Marta with her niece, Pino, 4, and two older daughters, Clara, 7, and Blanca, 8, on a ‘Mila’ runner by Roger Oates Design and A Rum Fellow.

© Anna Malmberg

The best holidays make you feel a million miles from home. But the best holiday homes? Less holiday, more home ought to be the mantra. If you need convincing, Marta de la Rica’s house in Biarritz should do the trick. When the Spanish interior designer bought this villa in 2020, the last thing she wanted was ‘for it to feel like a summer house. Perhaps that is surprising, since Marta has summered in Biarritz since she was a child, when her father fell in love with the Basque seaside town. He still has a house here, as well as the restaurant-cum-florist-cum-antiques emporium Gaztelur in a former house on a country estate, six miles inland. But from the outset, Marta was clear that, if she was going to buy a house here, she would use it – for high days and holidays, certainly, but also for weekends away from Madrid, where she lives with her husband and three daughters.

For many years, Marta’s father owned a large house two doors down from here. Later, he downsized to another just behind it, and Marta and her brothers took over his old villa, uniting the gardens into one. It was, she says, great fun, but she always had one eye on a place of her own.

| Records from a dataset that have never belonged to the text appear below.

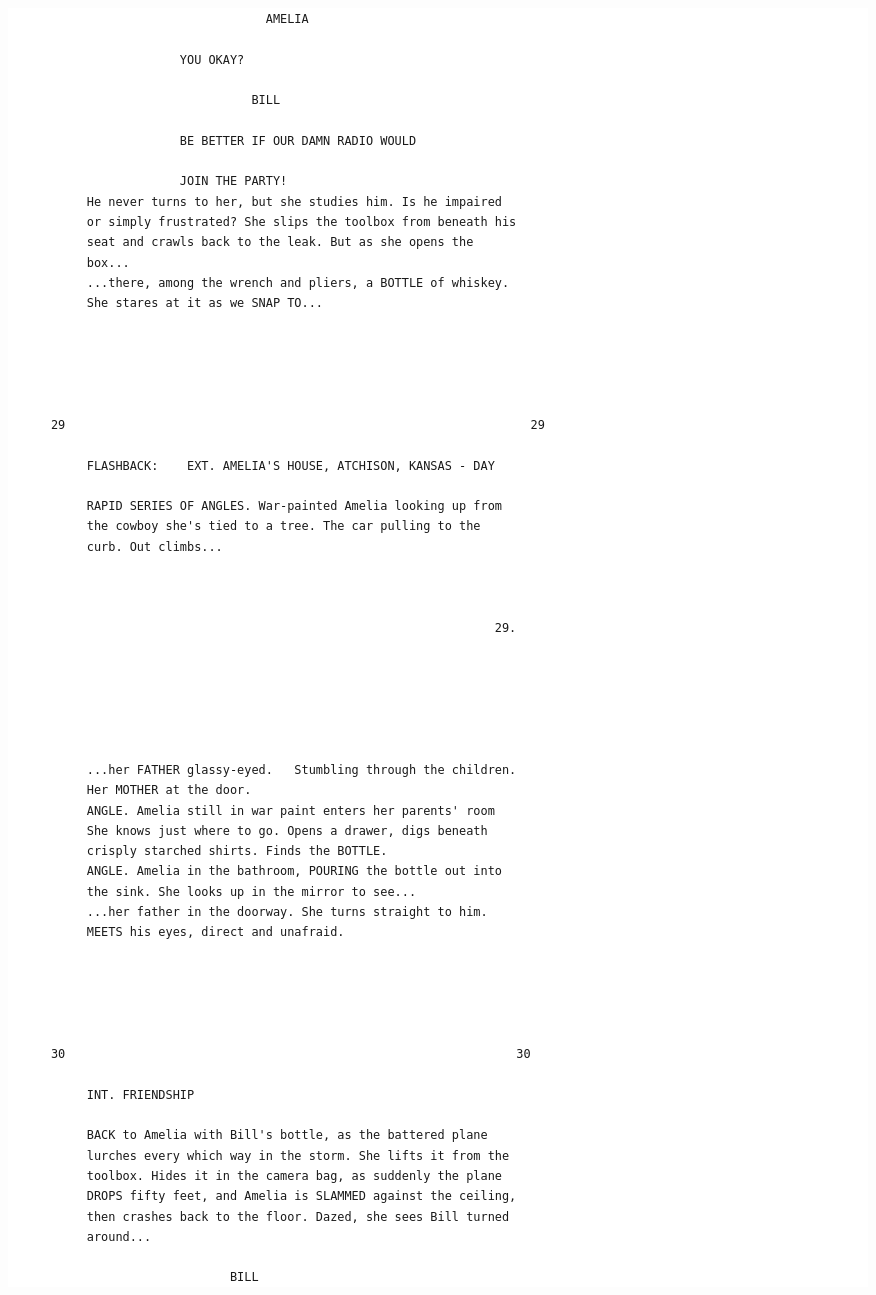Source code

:                                        AMELIA

                            YOU OKAY?

                                      BILL

                            BE BETTER IF OUR DAMN RADIO WOULD

                            JOIN THE PARTY!
               He never turns to her, but she studies him. Is he impaired
               or simply frustrated? She slips the toolbox from beneath his
               seat and crawls back to the leak. But as she opens the
               box...
               ...there, among the wrench and pliers, a BOTTLE of whiskey.
               She stares at it as we SNAP TO...

          

          

          29                                                                 29

               FLASHBACK:    EXT. AMELIA'S HOUSE, ATCHISON, KANSAS - DAY

               RAPID SERIES OF ANGLES. War-painted Amelia looking up from
               the cowboy she's tied to a tree. The car pulling to the
               curb. Out climbs...

          

                                                                        29.

          

          

          
               ...her FATHER glassy-eyed.   Stumbling through the children.
               Her MOTHER at the door.
               ANGLE. Amelia still in war paint enters her parents' room
               She knows just where to go. Opens a drawer, digs beneath
               crisply starched shirts. Finds the BOTTLE.
               ANGLE. Amelia in the bathroom, POURING the bottle out into
               the sink. She looks up in the mirror to see...
               ...her father in the doorway. She turns straight to him.
               MEETS his eyes, direct and unafraid.

          

          

          30                                                               30

               INT. FRIENDSHIP

               BACK to Amelia with Bill's bottle, as the battered plane
               lurches every which way in the storm. She lifts it from the
               toolbox. Hides it in the camera bag, as suddenly the plane
               DROPS fifty feet, and Amelia is SLAMMED against the ceiling,
               then crashes back to the floor. Dazed, she sees Bill turned
               around...

                                   BILL
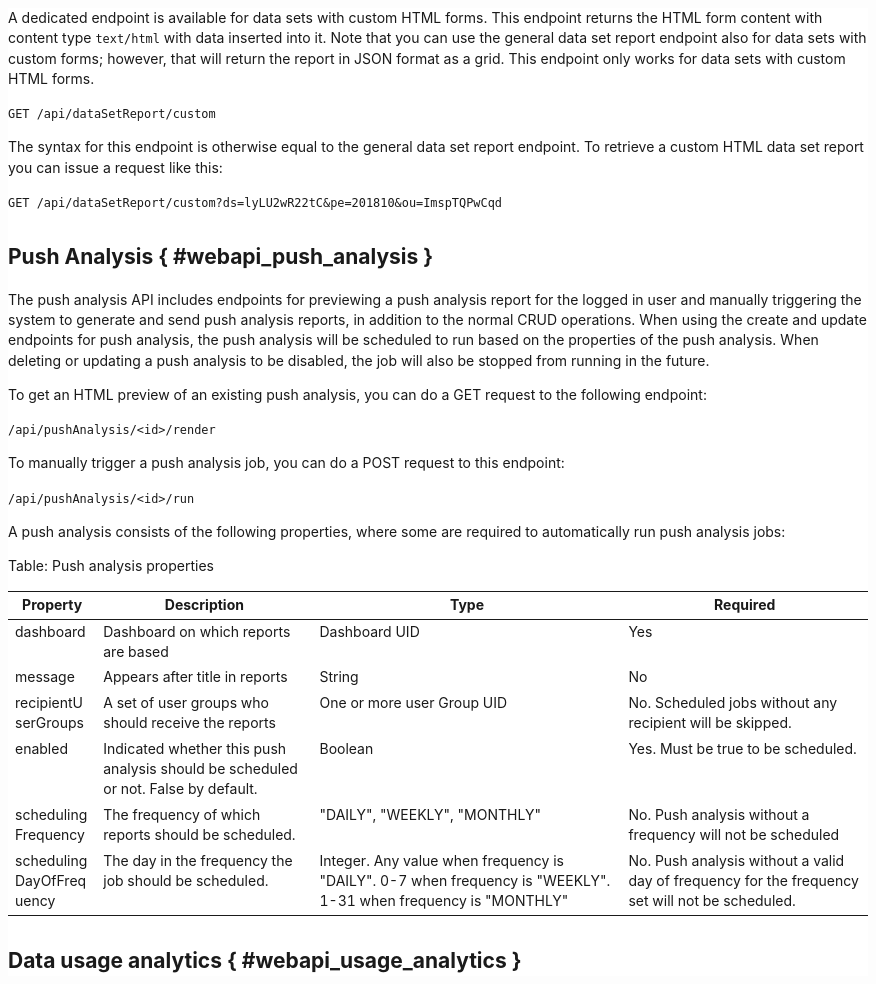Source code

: A dedicated endpoint is available for data sets with custom HTML forms. This endpoint returns the HTML form content with content type `text/html` with data inserted into it. Note that you can use the general data set report endpoint also for data sets with custom forms; however, that will return the report in JSON format as a grid. This endpoint only works for data sets with custom HTML forms.

    GET /api/dataSetReport/custom

The syntax for this endpoint is otherwise equal to the general data set report endpoint. To retrieve a custom HTML data set report you can issue a request like this:

    GET /api/dataSetReport/custom?ds=lyLU2wR22tC&pe=201810&ou=ImspTQPwCqd


## Push Analysis { #webapi_push_analysis } 

The push analysis API includes endpoints for previewing a push analysis
report for the logged in user and manually triggering the system to
generate and send push analysis reports, in addition to the normal CRUD
operations. When using the create and update endpoints for push
analysis, the push analysis will be scheduled to run based on the
properties of the push analysis. When deleting or updating a
push analysis to be disabled, the job will also be stopped from running
in the future.

To get an HTML preview of an existing push analysis, you can do a GET
request to the following endpoint:

    /api/pushAnalysis/<id>/render

To manually trigger a push analysis job, you can do a POST request to
this endpoint:

    /api/pushAnalysis/<id>/run

A push analysis consists of the following properties, where some are
required to automatically run push analysis jobs:



Table: Push analysis properties

| Property | Description | Type | Required |
|---|---|---|---|
| dashboard | Dashboard on which reports are based | Dashboard UID | Yes |
| message | Appears after title in reports | String | No |
| recipientUserGroups | A set of user groups who should receive the reports | One or more user Group UID | No. Scheduled jobs without any recipient will be skipped. |
| enabled | Indicated whether this push analysis should be scheduled or not. False by default. | Boolean | Yes. Must be true to be scheduled. |
| schedulingFrequency | The frequency of which reports should be scheduled. | "DAILY", "WEEKLY", "MONTHLY" | No. Push analysis without a frequency will not be scheduled |
| schedulingDayOfFrequency | The day in the frequency the job should be scheduled. | Integer. Any value when frequency is "DAILY". 0-7 when frequency is "WEEKLY". 1-31 when frequency is "MONTHLY" | No. Push analysis without a valid day of frequency for the frequency set will not be scheduled. |

## Data usage analytics { #webapi_usage_analytics } 
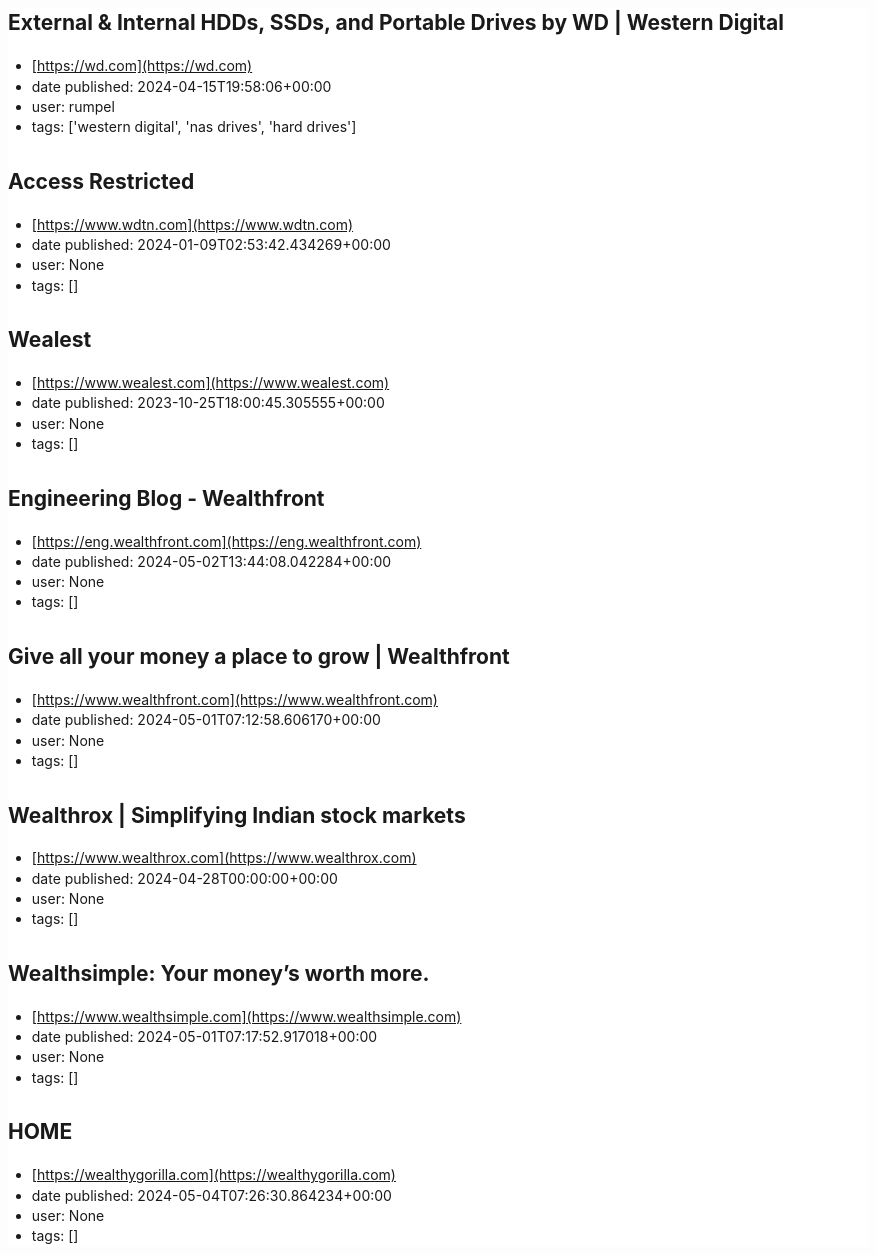 ## External &amp; Internal HDDs, SSDs, and Portable Drives by WD | Western Digital
 - [https://wd.com](https://wd.com)
 - date published: 2024-04-15T19:58:06+00:00
 - user: rumpel
 - tags: ['western digital', 'nas drives', 'hard drives']

## Access Restricted
 - [https://www.wdtn.com](https://www.wdtn.com)
 - date published: 2024-01-09T02:53:42.434269+00:00
 - user: None
 - tags: []

## Wealest
 - [https://www.wealest.com](https://www.wealest.com)
 - date published: 2023-10-25T18:00:45.305555+00:00
 - user: None
 - tags: []

## Engineering Blog - Wealthfront
 - [https://eng.wealthfront.com](https://eng.wealthfront.com)
 - date published: 2024-05-02T13:44:08.042284+00:00
 - user: None
 - tags: []

## Give all your money a place to grow | Wealthfront
 - [https://www.wealthfront.com](https://www.wealthfront.com)
 - date published: 2024-05-01T07:12:58.606170+00:00
 - user: None
 - tags: []

## Wealthrox | Simplifying Indian stock markets
 - [https://www.wealthrox.com](https://www.wealthrox.com)
 - date published: 2024-04-28T00:00:00+00:00
 - user: None
 - tags: []

## Wealthsimple: Your money’s worth more.
 - [https://www.wealthsimple.com](https://www.wealthsimple.com)
 - date published: 2024-05-01T07:17:52.917018+00:00
 - user: None
 - tags: []

## HOME
 - [https://wealthygorilla.com](https://wealthygorilla.com)
 - date published: 2024-05-04T07:26:30.864234+00:00
 - user: None
 - tags: []

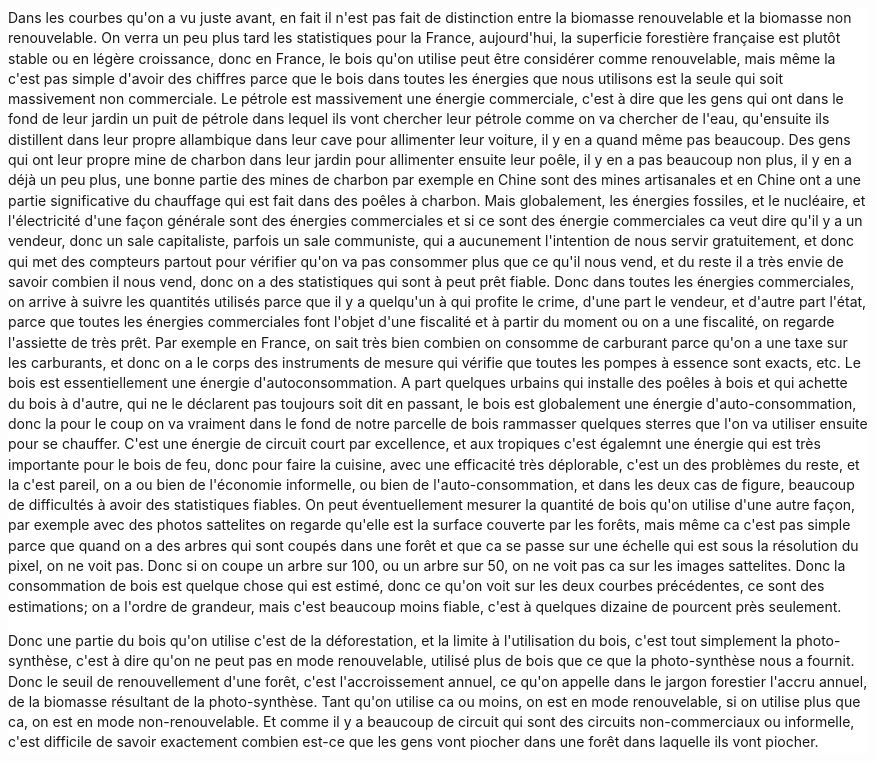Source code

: Dans les courbes qu'on a vu juste avant, en fait il n'est pas fait de distinction entre la biomasse renouvelable et la biomasse non renouvelable. On verra un peu plus tard les statistiques pour la France, aujourd'hui, la superficie forestière française est plutôt stable ou en légère croissance, donc en France, le bois qu'on utilise peut être considérer comme renouvelable, mais même la c'est pas simple d'avoir des chiffres parce que le bois dans toutes les énergies que nous utilisons est la seule qui soit massivement non commerciale. Le pétrole est massivement une énergie commerciale, c'est à dire que les gens qui ont dans le fond de leur jardin un puit de pétrole dans lequel ils vont chercher leur pétrole comme on va chercher de l'eau, qu'ensuite ils distillent dans leur propre allambique dans leur cave pour allimenter leur voiture, il y en a quand même pas beaucoup. Des gens qui ont leur propre mine de charbon dans leur jardin pour allimenter ensuite leur poêle, il y en a pas beaucoup non plus, il y en a déjà un peu plus, une bonne partie des mines de charbon par exemple en Chine sont des mines artisanales et en Chine ont a une partie significative du chauffage qui est fait dans des poêles à charbon. Mais globalement, les énergies fossiles, et le nucléaire, et l'électricité d'une façon générale sont des énergies commerciales et si ce sont des énergie commerciales ca veut dire qu'il y a un vendeur, donc un sale capitaliste, parfois un sale communiste, qui a aucunement l'intention de nous servir gratuitement, et donc qui met des compteurs partout pour vérifier qu'on va pas consommer plus que ce qu'il nous vend, et du reste il a très envie de savoir combien il nous vend, donc on a des statistiques qui sont à peut prêt fiable. Donc dans toutes les énergies commerciales, on arrive à suivre les quantités utilisés parce que il y a quelqu'un à qui profite le crime, d'une part le vendeur, et d'autre part l'état, parce que toutes les énergies commerciales font l'objet d'une fiscalité et à partir du moment ou on a une fiscalité, on regarde l'assiette de très prêt. Par exemple en France, on sait très bien combien on consomme de carburant parce qu'on a une taxe sur les carburants, et donc on a le corps des instruments de mesure qui vérifie que toutes les pompes à essence sont exacts, etc. Le bois est essentiellement une énergie d'autoconsommation. A part quelques urbains qui installe des poêles à bois et qui achette du bois à d'autre, qui ne le déclarent pas toujours soit dit en passant, le bois est globalement une énergie d'auto-consommation, donc la pour le coup on va vraiment dans le fond de notre parcelle de bois rammasser quelques sterres que l'on va utiliser ensuite pour se chauffer. C'est une énergie de circuit court par excellence, et aux tropiques c'est égalemnt une énergie qui est très importante pour le bois de feu, donc pour faire la cuisine, avec une efficacité très déplorable, c'est un des problèmes du reste, et la c'est pareil, on a ou bien de l'économie informelle, ou bien de l'auto-consommation, et dans les deux cas de figure, beaucoup de difficultés à avoir des statistiques fiables. On peut éventuellement mesurer la quantité de bois qu'on utilise d'une autre façon, par exemple avec des photos sattelites on regarde qu'elle est la surface couverte par les forêts, mais même ca c'est pas simple parce que quand on a des arbres qui sont coupés dans une forêt et que ca se passe sur une échelle qui est sous la résolution du pixel, on ne voit pas. Donc si on coupe un arbre sur 100, ou un arbre sur 50, on ne voit pas ca sur les images sattelites. Donc la consommation de bois est quelque chose qui est estimé, donc ce qu'on voit sur les deux courbes précédentes, ce sont des estimations; on a l'ordre de grandeur, mais c'est beaucoup moins fiable, c'est à quelques dizaine de pourcent près seulement.

Donc une partie du bois qu'on utilise c'est de la déforestation, et la limite à l'utilisation du bois, c'est tout simplement la photo-synthèse, c'est à dire qu'on ne peut pas en mode renouvelable, utilisé plus de bois que ce que la photo-synthèse nous a fournit. Donc le seuil de renouvellement d'une forêt, c'est l'accroissement annuel, ce qu'on appelle dans le jargon forestier l'accru annuel, de la biomasse résultant de la photo-synthèse. Tant qu'on utilise ca ou moins, on est en mode renouvelable, si on utilise plus que ca, on est en mode non-renouvelable. Et comme il y a beaucoup de circuit qui sont des circuits non-commerciaux ou informelle, c'est difficile de savoir exactement combien est-ce que les gens vont piocher dans une forêt dans laquelle ils vont piocher.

The house’s charming fairy-tale aesthetic is unusual for this part of France.

© Anna Malmberg

She had long admired this confection of a house, built for a Russian at the beginning of the 20th century, when Biarritz was deluged with European aristocrats hot on the silk-slippered heels of Eugénie de Montijo, Empress of France, whose husband, Napoleon III had built her a palace there. With its steeply pitched roofs, tessellated timber gable trusses and decorative bargeboards, it feels unusual in this part of the country, having more of the storybook appearance of buildings in northern French towns like Deauville or Honfleur, rather than the Art Deco drama or Belle Epoque grandeur associated with Biarritz.

When, after the death of the previous owner, it became available to buy, there was competition. It was so tight that the estate agent asked for sealed bids. Happily, Marta won. Finally, after a year and a half, she had the house. ‘It was horrible,’ she says, with a laugh. ‘The garden was a forest, there was no electricity, and it was full of stuff, having been lived in by a hoarder. It took a month to clear it out.’ But, she adds, ‘At the same time, it had such a soul: romantic, dramatic and ever so slightly eccentric. I realised this was the path I had to follow. I needed to tell the story of the house while bringing in a breath of fresh air.’

Antique furniture is teamed with an ottoman designed by Marta and chairs covered in Fermoie’s ‘Shell Grotto’. The ‘Mikado’ wallpaper from Pierre Frey showcases a painting by Mirco Marchelli.

© Anna Malmberg

Marta is known for her ability to create spaces perfectly suited to modern life that feel already deeply lived in, conjuring rich comfort out of seemingly disparate styles and blending new pieces with antiques. ‘Layers and layers. And an understanding that houses are not static’, she says when asked the key to a good scheme. ‘Oh, and having fun.’